Meskipun sebagian besar rijang berlapis Fanerozoikum sekarang dianggap sebagai biogenik, beberapa
mengandung mineral yang dianggap sebagai produk alterasi vulkanik, misalnya montmorillonit,
palygorskite,
Machine Translated by Google

sepiolit dan klinoptilolit.

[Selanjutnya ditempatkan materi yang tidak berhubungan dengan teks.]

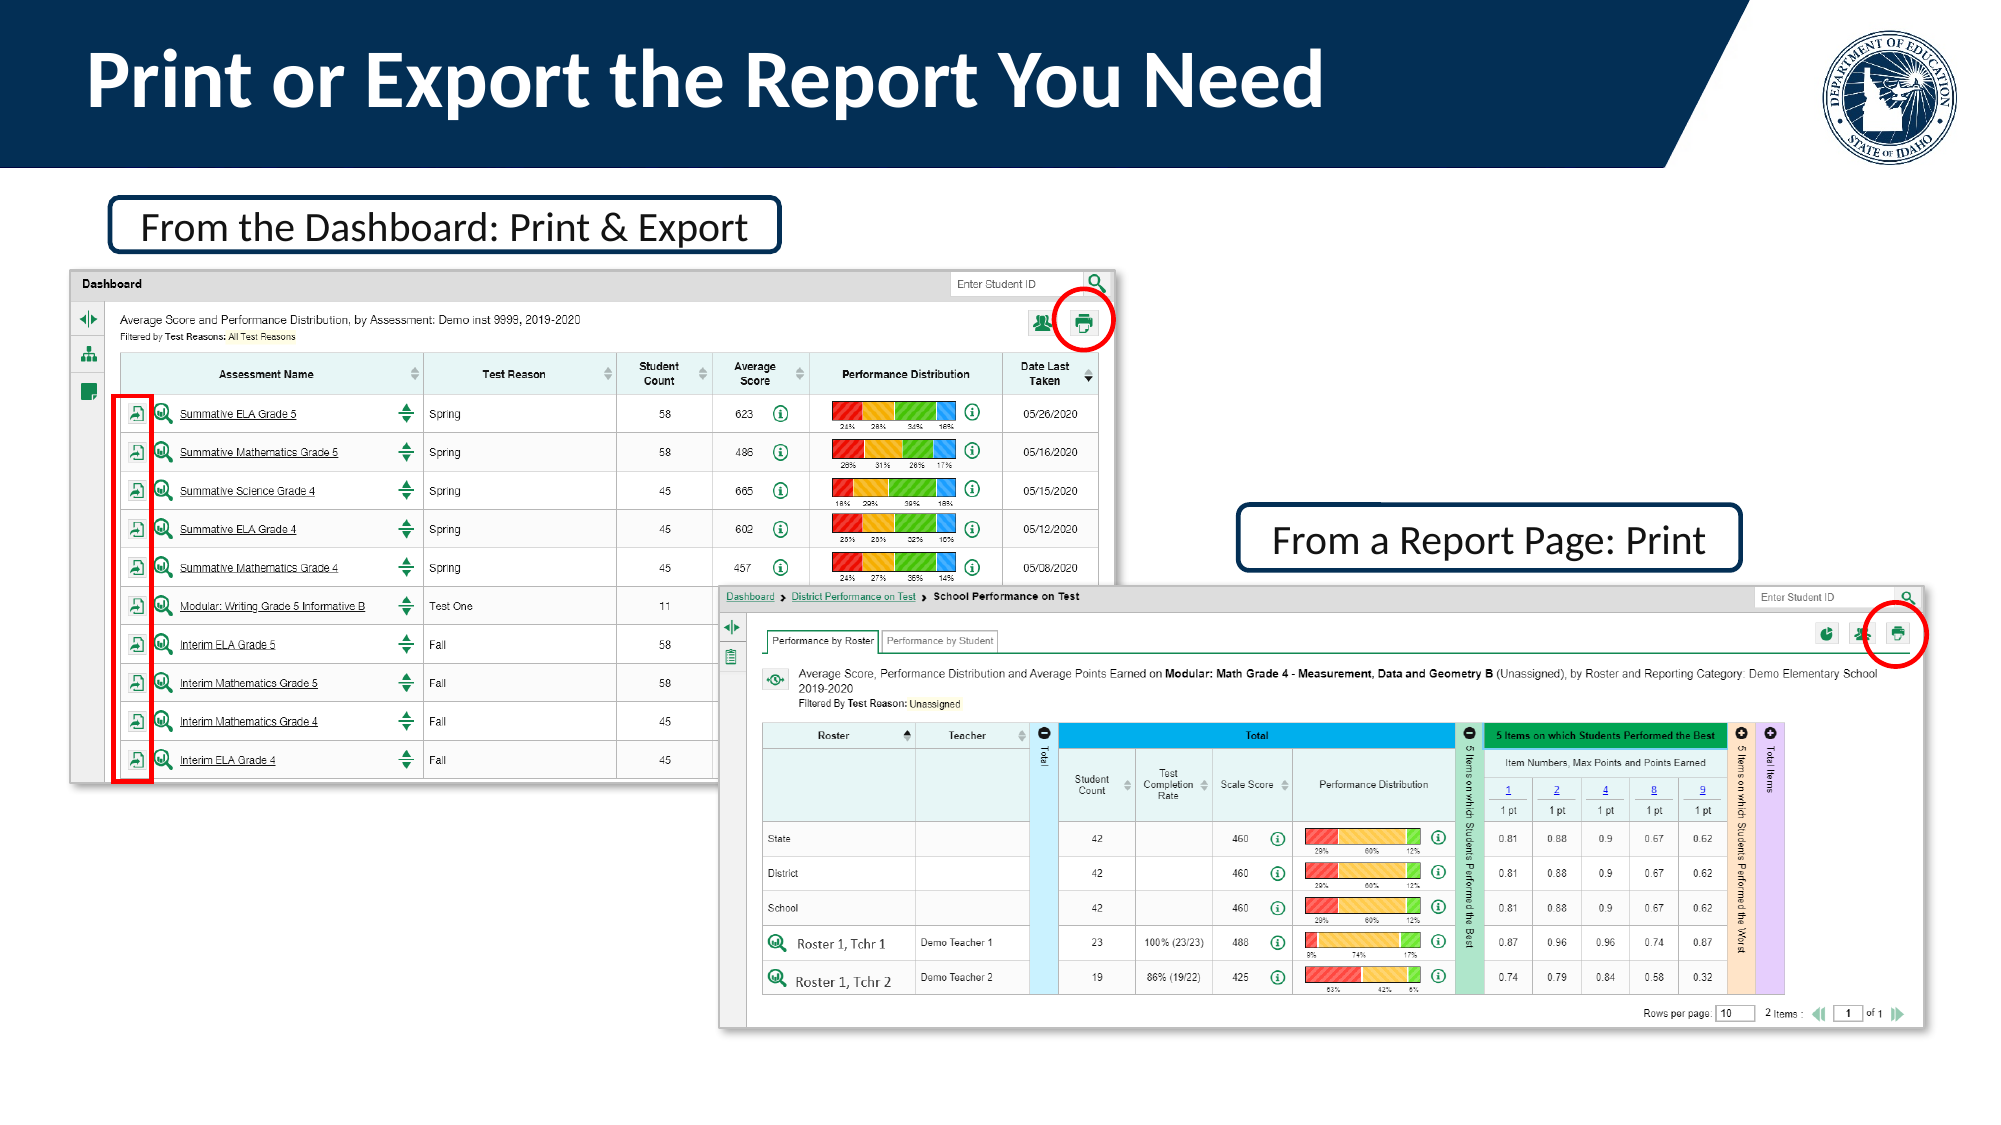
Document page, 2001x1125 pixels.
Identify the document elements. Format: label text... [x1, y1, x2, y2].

Devitrifikasi transformasi gelas vulkanik dan lempung, seperti montmorillonit
menjadi ilit, memang membebaskan silika. Namun, di sebagian besar, jika tidak semua rijang
berpelapis Fanerozoikum, setidaknya ada beberapa mikrofosil silika yang terawetkan. Ini dapat
diambil untuk menunjukkan asal biogenik yang dominan, dengan sebagian besar mikrofosil
dihancurkan melalui pembubaran-represipitasi dari proses pematangan. Banyak makalah tentang
diagenesis rijang dimuat dalam Hsü & Jenkyns (1974), Iijima et al. (1983, 1994), Hein & Obradovic
(1989), Heaney dkk. (1994) dan Knauth (1994).